▸ **提示された文章**
◇ ◇ ◇ ◇ ◇
安倍政権の改革姿勢は見せかけか? 海外紙、首相演説に厳しい評価
第185臨時国会が15日に召集された。会期は12月6日までの53日間となる。安倍首相は所信表明演説を行い、「成長戦略の『実行』が問われる国会」と述べた。
海外各紙は、今期国会が、企業の規制緩和と競争力強化で経済成長に弾みをつけようという安倍政権にとって、政策実行のための最も重要で困難な局面だとみているようだ。
安倍首相は、演説の中で、「今後3年間を「集中投資促進期間」と位置付け、税制・予算・金融・規制制度改革といったあらゆる施策を総動員してまいります」と誓った。
【経済成長に必要なのは?】
日本は今年4月から6月、前年同期比3.8%の成長を記録した。これは先進国で最も高い経済成長率だ、とウォール・ストリート・ジャーナル紙が報じている。しかし専門家は、さらなる構造改革なしには、このまま成長を維持することは難しいだろうと推測している。
◇ ◇ ◇ ◇ ◇
▸ **課題の目的**
安倍首相の所信表明演説を扱った記事から、「安倍首相は、演説の中で、「今」から「難しいだろうと推測している。」までの部分をそのまま書き写すこと。

▸ **対象の記録**
◇ ◇ ◇ ◇ ◇
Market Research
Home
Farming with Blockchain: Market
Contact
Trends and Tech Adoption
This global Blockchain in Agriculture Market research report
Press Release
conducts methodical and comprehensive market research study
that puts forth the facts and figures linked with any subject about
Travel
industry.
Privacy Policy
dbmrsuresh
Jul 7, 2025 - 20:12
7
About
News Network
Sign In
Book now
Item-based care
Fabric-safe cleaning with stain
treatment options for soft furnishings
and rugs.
◇ ◇ ◇ ◇ ◇
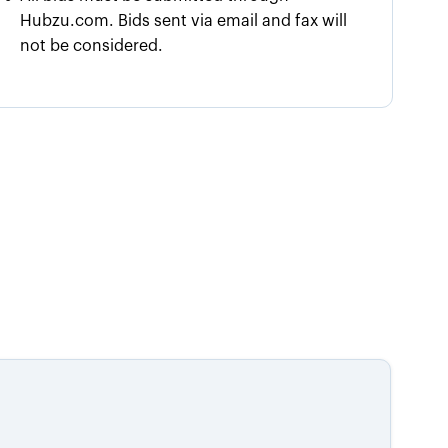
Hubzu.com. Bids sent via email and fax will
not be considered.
◇ ◇ ◇ ◇ ◇
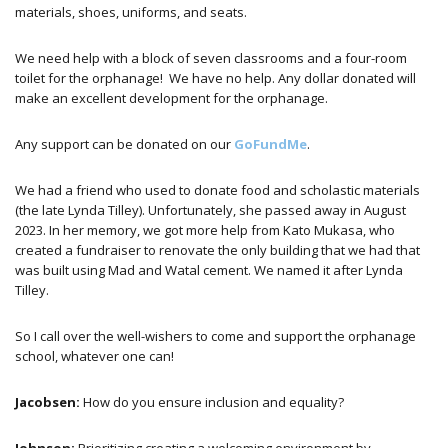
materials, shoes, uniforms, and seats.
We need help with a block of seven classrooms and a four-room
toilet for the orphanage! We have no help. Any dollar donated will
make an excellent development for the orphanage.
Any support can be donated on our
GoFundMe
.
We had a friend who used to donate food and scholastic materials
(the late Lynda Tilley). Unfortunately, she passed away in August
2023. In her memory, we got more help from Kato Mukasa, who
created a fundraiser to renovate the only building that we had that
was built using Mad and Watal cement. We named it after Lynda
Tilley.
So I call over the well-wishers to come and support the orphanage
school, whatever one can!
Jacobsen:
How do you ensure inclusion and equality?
◇ ◇ ◇ ◇ ◇
▸ **課題への回答**
安倍首相は、演説の中で、「今後3年間を「集中投資促進期間」と位置付け、税制・予算・金融・規制制度改革といったあらゆる施策を総動員してまいります」と誓った。
【経済成長に必要なのは?】
日本は今年4月から6月、前年同期比3.8%の成長を記録した。これは先進国で最も高い経済成長率だ、とウォール・ストリート・ジャーナル紙が報じている。しかし専門家は、さらなる構造改革なしには、このまま成長を維持することは難しいだろうと推測している。